Checking the existence
The screenshot below shows the NULL detection we must perform for the SN-KEY (the field Event):
Table Profiling with Ataccama
Like the PFI-KEY this field must not be empty. In the case above we have 4% of the Dataset with SN-KEY to NULL.
We’ll have to see with the business user what to do with these 4% of records:
- Do we filter out these rows ?
- Do we create a dummy Step Name with another name (“HOLD” for example) ?
- Can we attach these 4 rows to another Step Name thanks to the other data of the record ?
Checking the unicity
This field must not be unique. On the contrary, we should find many duplicates of these fields in there ! In the example above we have a low percentage of Non-unique (8%) and many duplicates (88%) which makes sense.
Checking the Step Name Standard
When getting the data from many different data sources we may have some differences in the way each data source names its own Process flow steps. Sometimes steps can be
- Similar (same meaning) but different
- Codified in different ways, how to reconcile these ?
- Spread in different fields (need to combine)

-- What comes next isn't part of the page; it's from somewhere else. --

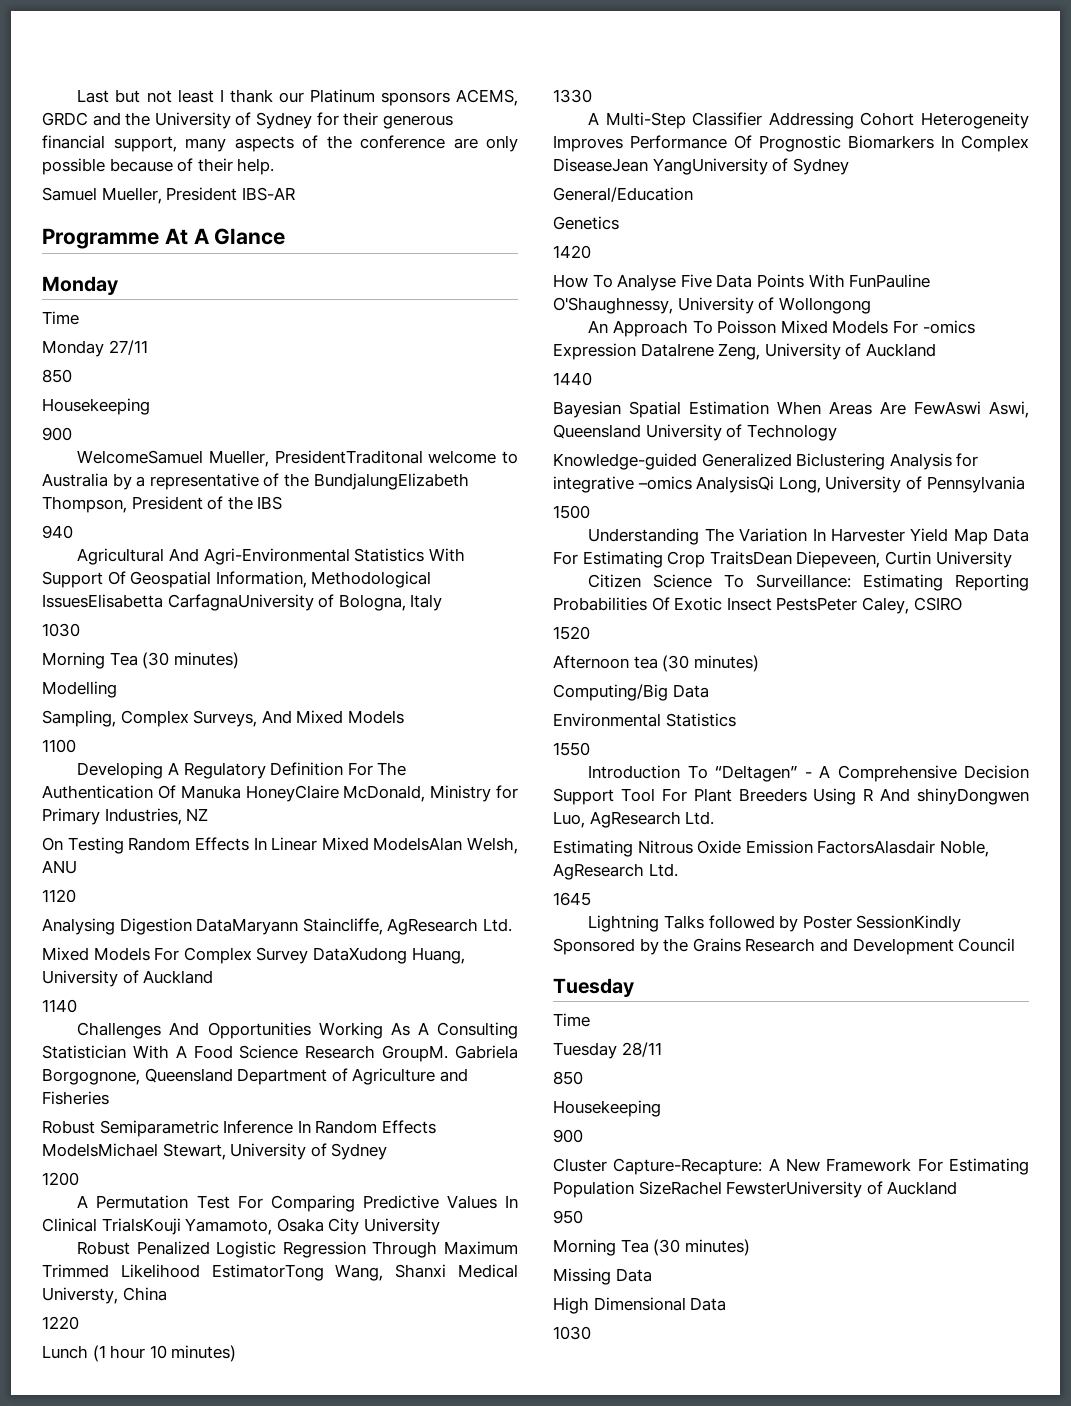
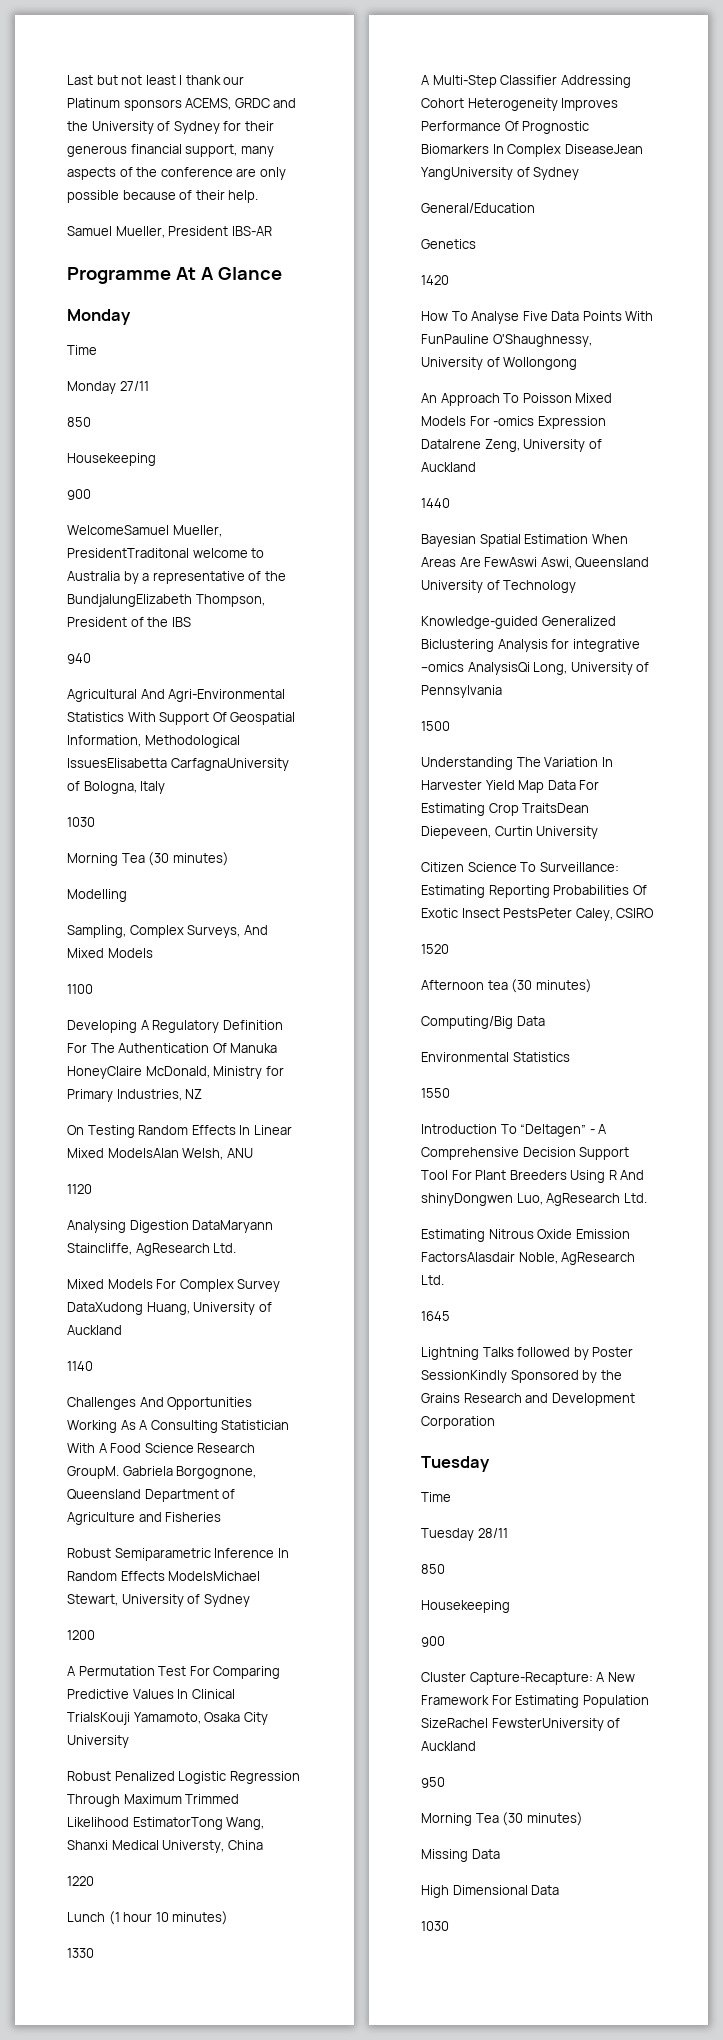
[958,938,1016,952] Council -> [421,1416,495,1429] Corporation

So we may have to standardize the steps to have something relevant and accurate. The easiest way to start is to get the Frequency distribution of the SN-KEY:
Table Profiling with Ataccama : Frequency distribution of SN-KEY
In the example above we have 2 data issues:
- The fields value “HO” and “Hold Order” should be merged in one field as they have the same meaning
- The fields value “Stock Check” and “Stock Checking” should also be merged in one field as they have the same meaning
This correction will be performed in the Data preparation stage a bit later when managing the Event Dictionary Workshop with the business. At this stage the purpose it’s to identify the gaps between the real steps names (from the different data sources) and what is expected.